逐字照录下面的全部条目，答案中略去图片。
#### 所给材料 ####
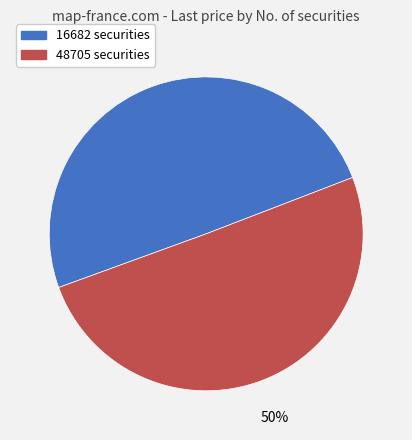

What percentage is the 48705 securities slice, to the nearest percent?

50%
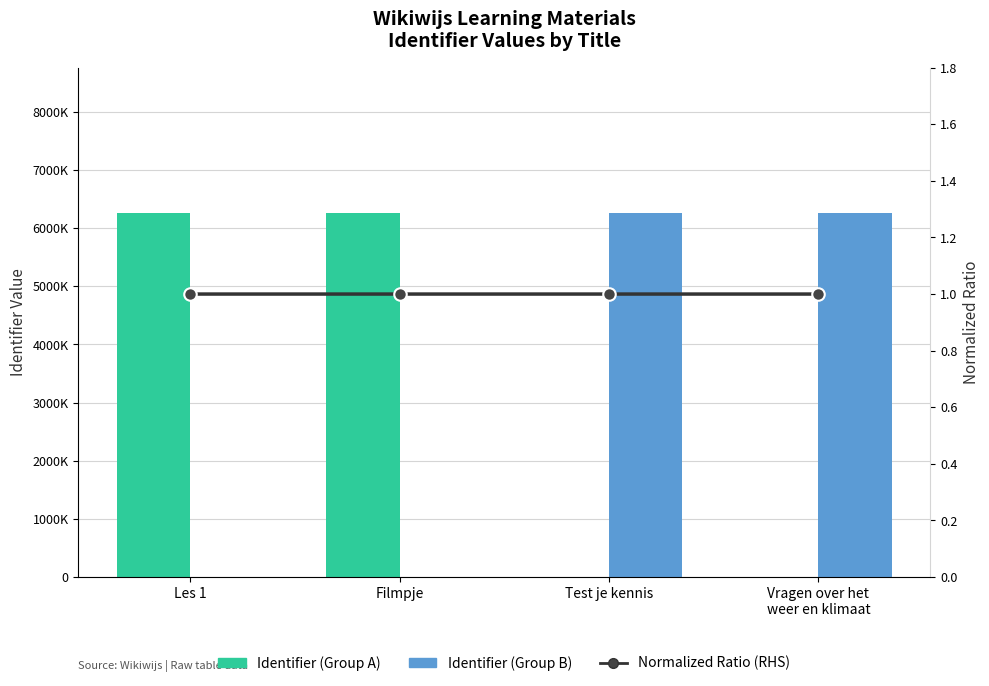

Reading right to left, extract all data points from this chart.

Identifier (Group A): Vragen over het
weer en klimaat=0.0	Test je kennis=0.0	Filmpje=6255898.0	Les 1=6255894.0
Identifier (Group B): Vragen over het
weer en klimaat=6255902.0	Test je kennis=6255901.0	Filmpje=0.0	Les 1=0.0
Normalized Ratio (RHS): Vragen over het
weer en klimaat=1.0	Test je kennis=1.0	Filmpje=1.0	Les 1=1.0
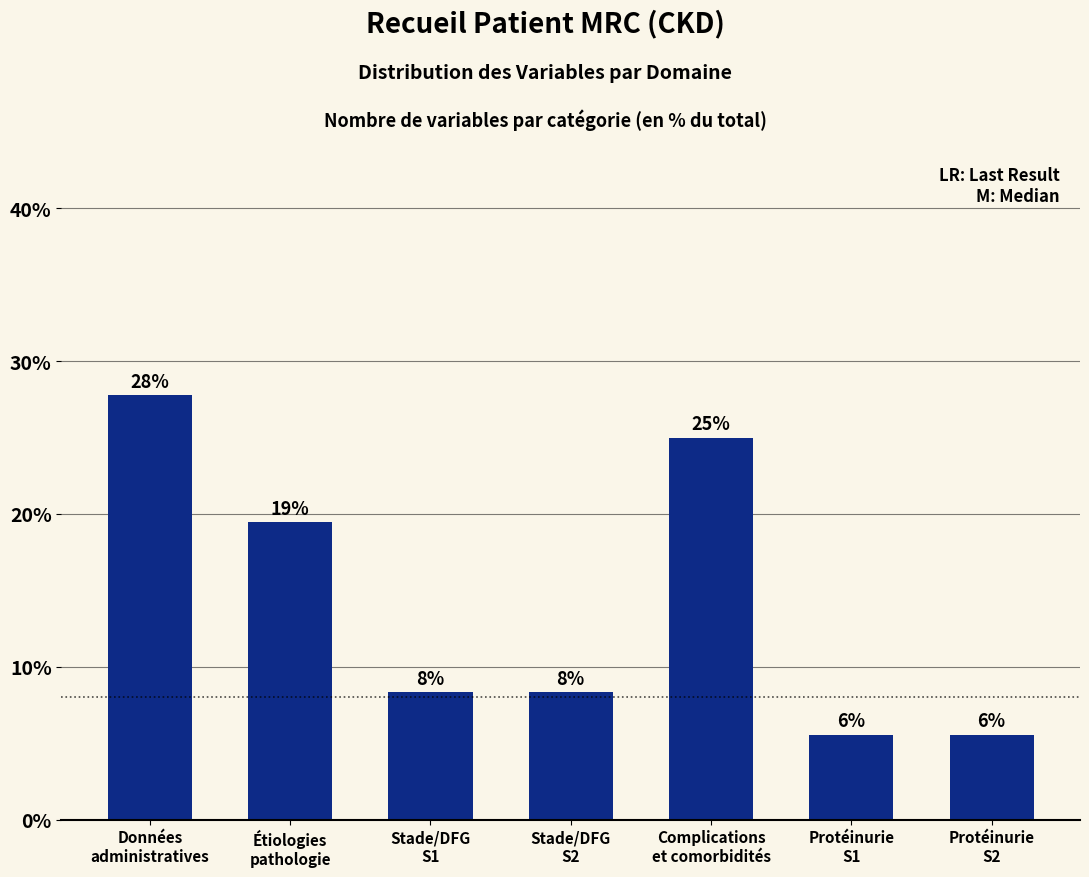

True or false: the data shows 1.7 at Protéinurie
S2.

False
####
» 完成结果:
What percentage is the 48705 securities slice, to the nearest percent?

50%

Reading right to left, extract all data points from this chart.

Identifier (Group A): Vragen over het
weer en klimaat=0.0	Test je kennis=0.0	Filmpje=6255898.0	Les 1=6255894.0
Identifier (Group B): Vragen over het
weer en klimaat=6255902.0	Test je kennis=6255901.0	Filmpje=0.0	Les 1=0.0
Normalized Ratio (RHS): Vragen over het
weer en klimaat=1.0	Test je kennis=1.0	Filmpje=1.0	Les 1=1.0

True or false: the data shows 1.7 at Protéinurie
S2.

False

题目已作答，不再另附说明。